Comparison of the brain encoding R² scores of the different models.
a Brain encoding R2 scores, averaged over brain parcels. Each dot corresponds to the value for a layer and a subject (the ResNet being evaluated on just one layer, it presents less sample points). b Mean brain encoding R² score per layer for each model. Each plot represents the scores averaged of the whole brain (top left) or different ROIs of the visual cortex. c Brain encoding maps per model. The maps represent the brain encoding R² score per parcel, averaged over subjects, for each model’s conv3 layer (except for the ResNet). For each model we see a similar spatial distribution of the R² score. The regions that get the highest R² scores are located in the visual cortex, the dorsal attentional path and in the motor cortex. d Brain encoding maps per subject. The maps represent the brain encoding R² score averaged over models, for the conv3 layer (except for the ResNet). The maps of the different subjects show more noticeable differences in R² amplitude than the maps per model, but the overall spatial distributions remain very similar. The regions that get the highest R² scores are located in the visual cortex, the dorsal attentional path and in the motor cortex.
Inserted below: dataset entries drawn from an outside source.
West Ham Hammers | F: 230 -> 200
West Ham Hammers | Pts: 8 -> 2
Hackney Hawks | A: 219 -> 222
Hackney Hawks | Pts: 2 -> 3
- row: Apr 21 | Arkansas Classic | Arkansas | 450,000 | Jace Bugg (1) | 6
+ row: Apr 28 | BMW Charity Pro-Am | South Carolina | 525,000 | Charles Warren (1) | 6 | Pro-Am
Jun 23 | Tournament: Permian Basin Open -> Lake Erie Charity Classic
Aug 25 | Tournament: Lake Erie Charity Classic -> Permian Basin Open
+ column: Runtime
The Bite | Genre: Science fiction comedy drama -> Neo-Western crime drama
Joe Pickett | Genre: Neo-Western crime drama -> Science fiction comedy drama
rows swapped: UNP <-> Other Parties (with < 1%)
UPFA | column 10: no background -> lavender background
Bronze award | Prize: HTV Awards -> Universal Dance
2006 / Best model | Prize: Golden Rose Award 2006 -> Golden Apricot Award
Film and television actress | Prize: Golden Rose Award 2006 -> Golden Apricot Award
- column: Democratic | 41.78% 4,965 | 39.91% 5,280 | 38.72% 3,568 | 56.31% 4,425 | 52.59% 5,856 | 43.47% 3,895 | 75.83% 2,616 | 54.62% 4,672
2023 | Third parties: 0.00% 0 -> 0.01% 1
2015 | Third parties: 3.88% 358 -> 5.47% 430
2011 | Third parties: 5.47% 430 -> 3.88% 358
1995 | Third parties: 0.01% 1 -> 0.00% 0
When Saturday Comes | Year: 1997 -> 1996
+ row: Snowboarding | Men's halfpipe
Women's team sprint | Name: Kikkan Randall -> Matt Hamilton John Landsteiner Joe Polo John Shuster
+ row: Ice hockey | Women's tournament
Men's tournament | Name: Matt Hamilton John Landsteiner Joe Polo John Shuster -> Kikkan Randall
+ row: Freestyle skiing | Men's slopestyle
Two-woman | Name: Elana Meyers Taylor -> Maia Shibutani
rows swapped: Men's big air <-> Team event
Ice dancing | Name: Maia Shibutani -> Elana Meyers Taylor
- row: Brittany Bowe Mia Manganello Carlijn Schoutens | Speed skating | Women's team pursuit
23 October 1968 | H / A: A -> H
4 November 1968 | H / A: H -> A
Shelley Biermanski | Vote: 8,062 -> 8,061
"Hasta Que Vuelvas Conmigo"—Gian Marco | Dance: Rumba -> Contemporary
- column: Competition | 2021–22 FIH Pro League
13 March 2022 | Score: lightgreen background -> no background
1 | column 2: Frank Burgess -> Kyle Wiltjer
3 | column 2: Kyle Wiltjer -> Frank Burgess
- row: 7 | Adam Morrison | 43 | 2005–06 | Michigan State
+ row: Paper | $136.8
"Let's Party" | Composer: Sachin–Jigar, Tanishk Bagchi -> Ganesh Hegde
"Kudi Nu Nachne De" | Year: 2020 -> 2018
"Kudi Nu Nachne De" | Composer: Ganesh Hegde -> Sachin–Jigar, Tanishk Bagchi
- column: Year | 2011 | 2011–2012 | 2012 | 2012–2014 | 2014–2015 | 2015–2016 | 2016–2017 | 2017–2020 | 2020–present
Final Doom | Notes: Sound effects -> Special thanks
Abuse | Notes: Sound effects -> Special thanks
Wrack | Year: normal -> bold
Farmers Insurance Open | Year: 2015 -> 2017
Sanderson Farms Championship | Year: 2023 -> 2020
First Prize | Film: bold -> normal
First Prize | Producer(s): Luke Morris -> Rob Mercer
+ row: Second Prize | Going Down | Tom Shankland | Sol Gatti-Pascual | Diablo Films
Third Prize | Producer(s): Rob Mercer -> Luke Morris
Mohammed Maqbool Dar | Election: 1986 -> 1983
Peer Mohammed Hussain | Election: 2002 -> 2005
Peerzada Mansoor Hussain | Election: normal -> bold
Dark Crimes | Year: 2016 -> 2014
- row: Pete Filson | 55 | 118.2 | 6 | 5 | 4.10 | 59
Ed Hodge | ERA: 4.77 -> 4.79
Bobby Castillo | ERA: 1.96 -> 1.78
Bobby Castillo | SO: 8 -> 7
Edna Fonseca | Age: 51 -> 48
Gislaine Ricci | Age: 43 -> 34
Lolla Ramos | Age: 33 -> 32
Training effects on brain encoding and task performance.
a: Brain encoding R² for each model and subject across training checkpoints (averaged over brain parcels, evaluated on the test set). b: Difference maps showing changes in R² between early training (10–15%) and the final checkpoint, averaged across subjects. c: Correlation between brain encoding and game score for the PPO model across checkpoints. Dashed lines show linear fits. d: Correlation between brain encoding and imitation score for the Imitation models across checkpoints. Dashed lines show linear fits.

Difference of brain encoding R² between models for each subject and layer.
The R² scores are averaged across brain parcels and across sequences of 100 TRs. The asterisks denote significance of a two sided Wilcoxon signed-rank test. One, two or three asterisks correspond respectively to a p-value < 0.05, a p-value FDR corrected (Benjamini/Yekutieli) < 0.05 and a p-value Bonferroni corrected < 0.05.

Cross-level correlations of brain encoding and task performance.
a: PPO brain encoding versus game score across levels, shown separately for each subject. b: Imitation model brain encoding versus imitation score across levels, by subject. c: PPO game score versus imitation model score across levels, by subject. d: PPO and imitation model brain encoding across levels, showing near-perfect correlations.

Out-of-distribution evaluation.
a Behavioral scores comparison between the average on within-distribution levels (red) and the scores and each of the OOD levels (orange and blue). For the PPO, the behavioral score is the game performance score. For the Imitation models, the score is the imitation score. b Brain encoding maps of the OOD levels, for each model (conv3 layer for all models but ResNet) and averaged over subjects. c Visual and dorsal attentional ROIs from the Yeo7 atlas. d Brain encoding map for the within-distribution levels, averaged over subjects and models. e Evolution of the brain encoding accuracy across training in the visual and dorsal attentional ROIs.